Thats is one hell of a turn around, Great job. :thumb:


----------



## MadOnVaux! (Jun 2, 2008)

Nice one fella


----------



## Bass-Evolution (Aug 13, 2009)

thank you cor the comments !! :thumb:


----------



## brautomobile (Nov 17, 2009)

Very nice work Bass-Evolution, top job!Hope you don't mind that i'm answering this question. 



Sandman said:


> I never understood, the wet sanding. How do i know when it's too scratchy, the paper. I'm always afraid to scratch the headlight pattern too hard.
> 
> Do i use the usual water for wet sanding, or some lubricant?


It's quite easy, never go under 320 grit and it will be fine.You have to use each time a sandpaper or a send disk to remove the scratches from the previous one.For the beginning it's best to start with 1000 grit paper or disk than 1500 or 2000 then the 3000.Afterwords you can finish with a compound than a finish or fine polishing paste.The idea is to remove entirely the clear uv coating from the headlight.The best part is that it's quite impossible to destroy the headlight or to do something irreversibly.Don't be afraid, just do it.:thumb:


----------



## Bass-Evolution (Aug 13, 2009)

I don't mind at all. Thank you by the way. And, yes, you are right. The ideea is quite simple. The worse the state of the headlight, the more aggressive the first sandpaper should be.

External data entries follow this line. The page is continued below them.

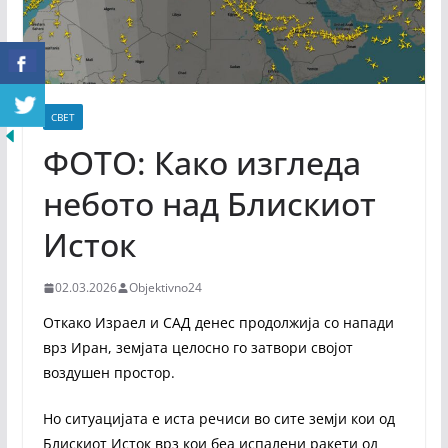
СВЕТ
ФОТО: Како изгледа
небото над Блискиот
Исток
02.03.2026
Objektivno24
Откако Израел и САД денес продолжија со напади
врз Иран, земјата целосно го затвори својот
воздушен простор.
Но ситуацијата е иста речиси во сите земји кои од
Блискиот Исток врз кои беа испалени ракети од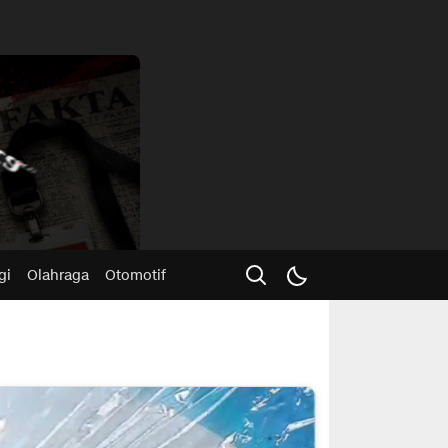
Advertisme
gi
Olahraga
Otomotif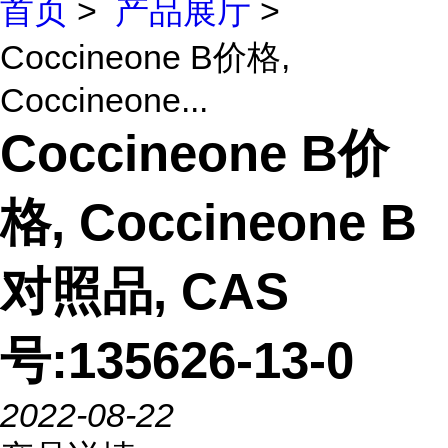
首页
>
产品展厅
>
Coccineone B价格,
Coccineone...
Coccineone B价
格, Coccineone B
对照品, CAS
号:135626-13-0
2022-08-22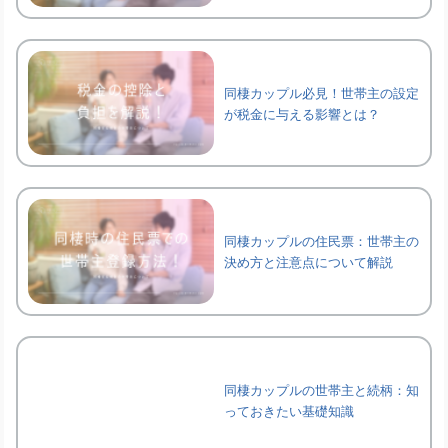
同棲カップル必見！世帯主の設定
が税金に与える影響とは？
同棲カップルの住民票：世帯主の
決め方と注意点について解説
同棲カップルの世帯主と続柄：知
っておきたい基礎知識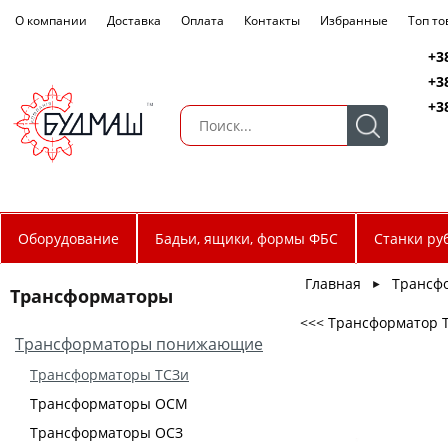
О компании
Доставка
Оплата
Контакты
Избранные
Топ т
+3
+3
+3
Оборудование
Бадьи, ящики, формы ФБС
Станки ру
Главная
Трансф
►
Трансформаторы
<<< Трансформатор ТС
Трансформаторы понижающие
Трансформаторы ТСЗи
Трансформаторы ОСМ
Трансформаторы ОСЗ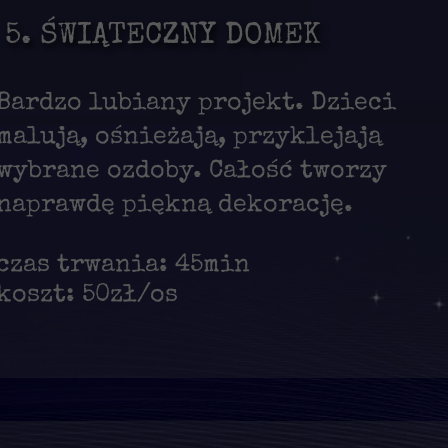
5. ŚWIĄTECZNY DOMEK
Bardzo lubiany projekt. Dzieci
malują, ośnieżają, przyklejają
wybrane ozdoby. Całość tworzy
naprawdę piękną dekorację.
czas trwania: 45min
koszt: 50zł/os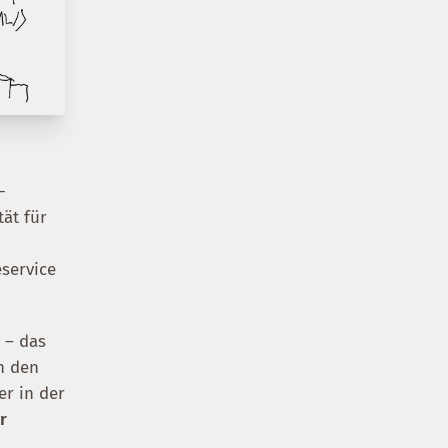
-
tät für
eservice
 – das
n den
er in der
r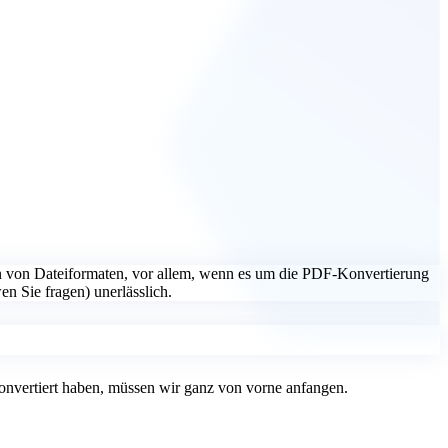
rn von Dateiformaten, vor allem, wenn es um die PDF-Konvertierung
en Sie fragen) unerlässlich.
onvertiert haben, müssen wir ganz von vorne anfangen.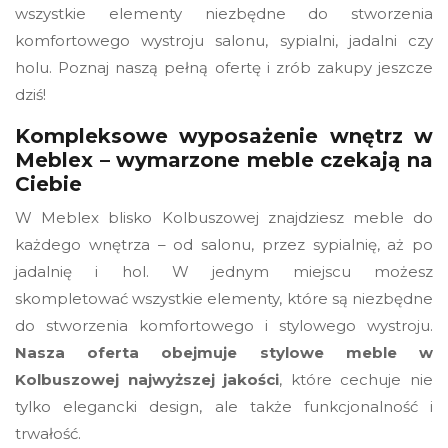
wszystkie elementy niezbędne do stworzenia
komfortowego wystroju salonu, sypialni, jadalni czy
holu. Poznaj naszą pełną ofertę i zrób zakupy jeszcze
dziś!
Kompleksowe wyposażenie wnętrz w
Meblex – wymarzone meble czekają na
Ciebie
W Meblex blisko Kolbuszowej znajdziesz meble do
każdego wnętrza – od salonu, przez sypialnię, aż po
jadalnię i hol. W jednym miejscu możesz
skompletować wszystkie elementy, które są niezbędne
do stworzenia komfortowego i stylowego wystroju.
Nasza oferta obejmuje stylowe meble w
Kolbuszowej najwyższej jakości
, które cechuje nie
tylko elegancki design, ale także funkcjonalność i
trwałość.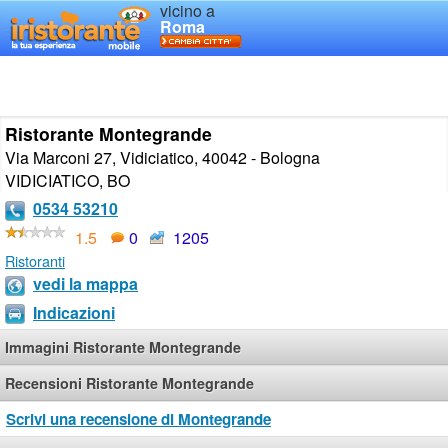
vicino a
Roma
Ristorante Montegrande
Via Marconi 27, Vidiciatico, 40042 - Bologna
VIDICIATICO
,
BO
0534 53210
1.5
0
1205
Ristoranti
vedi la mappa
Indicazioni
Immagini Ristorante Montegrande
Recensioni Ristorante Montegrande
Scrivi una recensione di Montegrande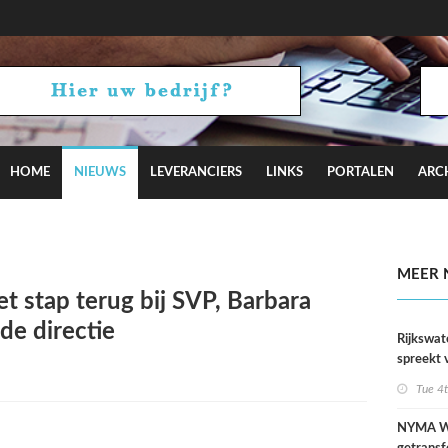
HOME
NIEUWS
LEVERANCIERS
LINKS
PORTALEN
ARC
iotakis-Weijers zingt en performt op karaokefeestjes
MEER 
t stap terug bij SVP, Barbara
 de directie
Rijkswat
spreekt 
uitzonder
Tue 4
door dro
NYMA W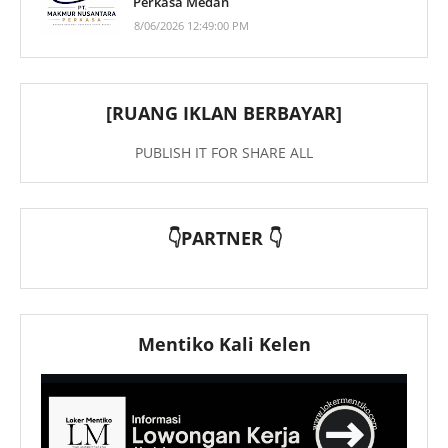
Perkasa Medan
8/06/2026 12:49:00 PM
[RUANG IKLAN BERBAYAR]
PUBLISH IT FOR SHARE ALL
👇PARTNER 👇
Mentiko Kali Kelen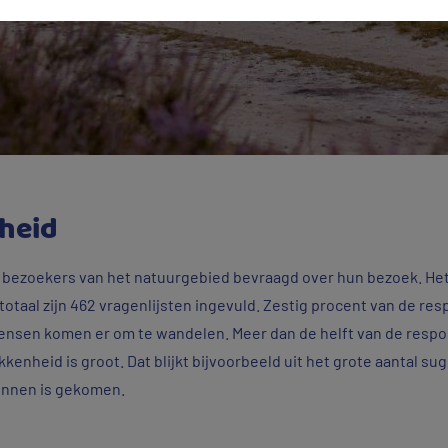
heid
 bezoekers van het natuurgebied bevraagd over hun bezoek. Het
In totaal zijn 462 vragenlijsten ingevuld. Zestig procent van de 
nsen komen er om te wandelen. Meer dan de helft van de resp
kkenheid is groot. Dat blijkt bijvoorbeeld uit het grote aantal su
binnen is gekomen.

You need to remove bit by bit all the defects from the headlight, this being done with the sanding procedure, then, you need to restore the clarity and transparence of the lens, this being done with the less aggressive sandpaper, followed by compounding and the polishing. 

You don't need to be afraid, you only need to try.

Practice makes perfect.


----------